Data under study:
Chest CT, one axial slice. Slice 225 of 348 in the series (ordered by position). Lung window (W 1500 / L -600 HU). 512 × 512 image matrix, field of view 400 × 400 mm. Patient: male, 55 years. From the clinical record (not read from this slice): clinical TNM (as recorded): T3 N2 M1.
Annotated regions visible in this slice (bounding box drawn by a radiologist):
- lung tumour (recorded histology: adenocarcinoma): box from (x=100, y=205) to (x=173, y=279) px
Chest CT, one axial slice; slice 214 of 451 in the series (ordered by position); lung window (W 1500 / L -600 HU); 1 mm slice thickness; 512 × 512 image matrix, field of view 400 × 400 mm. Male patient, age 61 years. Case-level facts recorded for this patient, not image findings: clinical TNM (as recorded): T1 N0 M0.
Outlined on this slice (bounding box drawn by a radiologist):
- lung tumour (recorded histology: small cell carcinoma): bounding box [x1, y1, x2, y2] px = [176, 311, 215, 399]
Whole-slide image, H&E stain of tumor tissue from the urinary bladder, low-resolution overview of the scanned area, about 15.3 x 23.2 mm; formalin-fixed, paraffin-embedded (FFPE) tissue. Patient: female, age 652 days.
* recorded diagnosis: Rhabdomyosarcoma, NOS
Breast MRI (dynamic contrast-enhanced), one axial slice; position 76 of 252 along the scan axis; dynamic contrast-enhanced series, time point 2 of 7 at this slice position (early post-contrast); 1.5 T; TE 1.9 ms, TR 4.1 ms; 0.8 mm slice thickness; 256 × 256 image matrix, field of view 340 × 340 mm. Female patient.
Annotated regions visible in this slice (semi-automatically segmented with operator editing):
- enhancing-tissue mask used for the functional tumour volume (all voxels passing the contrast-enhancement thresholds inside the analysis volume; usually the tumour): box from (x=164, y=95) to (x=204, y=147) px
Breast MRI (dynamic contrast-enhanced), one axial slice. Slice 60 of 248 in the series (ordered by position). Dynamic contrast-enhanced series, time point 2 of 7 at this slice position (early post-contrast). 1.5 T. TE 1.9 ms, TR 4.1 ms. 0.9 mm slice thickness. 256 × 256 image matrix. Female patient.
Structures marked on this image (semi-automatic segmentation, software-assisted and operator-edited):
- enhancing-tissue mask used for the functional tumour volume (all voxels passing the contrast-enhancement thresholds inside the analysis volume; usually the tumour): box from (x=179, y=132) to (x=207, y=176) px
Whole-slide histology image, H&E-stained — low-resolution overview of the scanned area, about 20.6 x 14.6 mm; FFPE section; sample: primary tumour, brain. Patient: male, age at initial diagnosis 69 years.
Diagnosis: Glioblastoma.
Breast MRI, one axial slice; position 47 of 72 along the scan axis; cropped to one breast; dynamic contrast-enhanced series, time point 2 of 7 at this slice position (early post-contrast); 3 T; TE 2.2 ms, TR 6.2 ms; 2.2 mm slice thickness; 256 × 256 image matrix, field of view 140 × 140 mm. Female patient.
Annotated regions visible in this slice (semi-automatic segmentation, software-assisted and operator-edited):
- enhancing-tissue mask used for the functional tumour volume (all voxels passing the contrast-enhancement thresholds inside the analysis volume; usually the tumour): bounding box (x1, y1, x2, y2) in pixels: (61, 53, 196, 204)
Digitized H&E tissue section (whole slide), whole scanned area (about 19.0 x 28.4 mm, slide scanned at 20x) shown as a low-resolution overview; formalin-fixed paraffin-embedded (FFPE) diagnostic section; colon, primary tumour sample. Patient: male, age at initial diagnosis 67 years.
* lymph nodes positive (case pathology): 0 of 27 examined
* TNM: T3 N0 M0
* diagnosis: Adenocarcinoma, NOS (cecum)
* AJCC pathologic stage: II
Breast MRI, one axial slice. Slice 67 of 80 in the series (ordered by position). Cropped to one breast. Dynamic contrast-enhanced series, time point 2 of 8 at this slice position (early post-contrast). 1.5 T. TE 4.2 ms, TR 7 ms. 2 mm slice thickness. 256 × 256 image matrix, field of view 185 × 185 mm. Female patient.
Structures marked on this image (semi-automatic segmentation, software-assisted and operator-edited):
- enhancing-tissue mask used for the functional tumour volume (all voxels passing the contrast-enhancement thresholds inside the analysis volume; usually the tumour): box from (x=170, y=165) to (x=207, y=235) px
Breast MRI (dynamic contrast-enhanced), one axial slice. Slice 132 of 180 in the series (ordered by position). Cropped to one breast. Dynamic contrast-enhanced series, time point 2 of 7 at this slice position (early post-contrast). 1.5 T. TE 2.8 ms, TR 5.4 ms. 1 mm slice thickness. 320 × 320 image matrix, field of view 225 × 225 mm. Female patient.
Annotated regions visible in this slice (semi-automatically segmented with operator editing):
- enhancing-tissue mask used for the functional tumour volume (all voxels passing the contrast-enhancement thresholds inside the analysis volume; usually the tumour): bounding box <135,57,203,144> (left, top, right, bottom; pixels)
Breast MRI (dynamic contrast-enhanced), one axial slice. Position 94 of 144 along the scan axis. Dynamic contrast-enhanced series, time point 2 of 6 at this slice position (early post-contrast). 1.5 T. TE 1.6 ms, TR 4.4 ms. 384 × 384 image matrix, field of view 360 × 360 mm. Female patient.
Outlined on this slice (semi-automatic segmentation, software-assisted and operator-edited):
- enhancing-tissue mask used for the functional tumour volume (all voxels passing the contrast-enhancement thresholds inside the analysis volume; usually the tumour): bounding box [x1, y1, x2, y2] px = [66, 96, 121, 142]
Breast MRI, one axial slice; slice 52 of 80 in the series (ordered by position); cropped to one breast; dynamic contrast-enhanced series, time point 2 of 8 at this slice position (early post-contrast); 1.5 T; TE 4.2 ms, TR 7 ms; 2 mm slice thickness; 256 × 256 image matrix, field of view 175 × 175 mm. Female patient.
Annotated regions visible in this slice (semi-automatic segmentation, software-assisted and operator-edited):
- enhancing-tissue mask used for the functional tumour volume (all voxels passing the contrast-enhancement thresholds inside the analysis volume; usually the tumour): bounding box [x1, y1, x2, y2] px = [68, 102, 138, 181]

What this task involves: Count up the lines above in which the word "years" appears, and give nothing but that count.

Reply: 4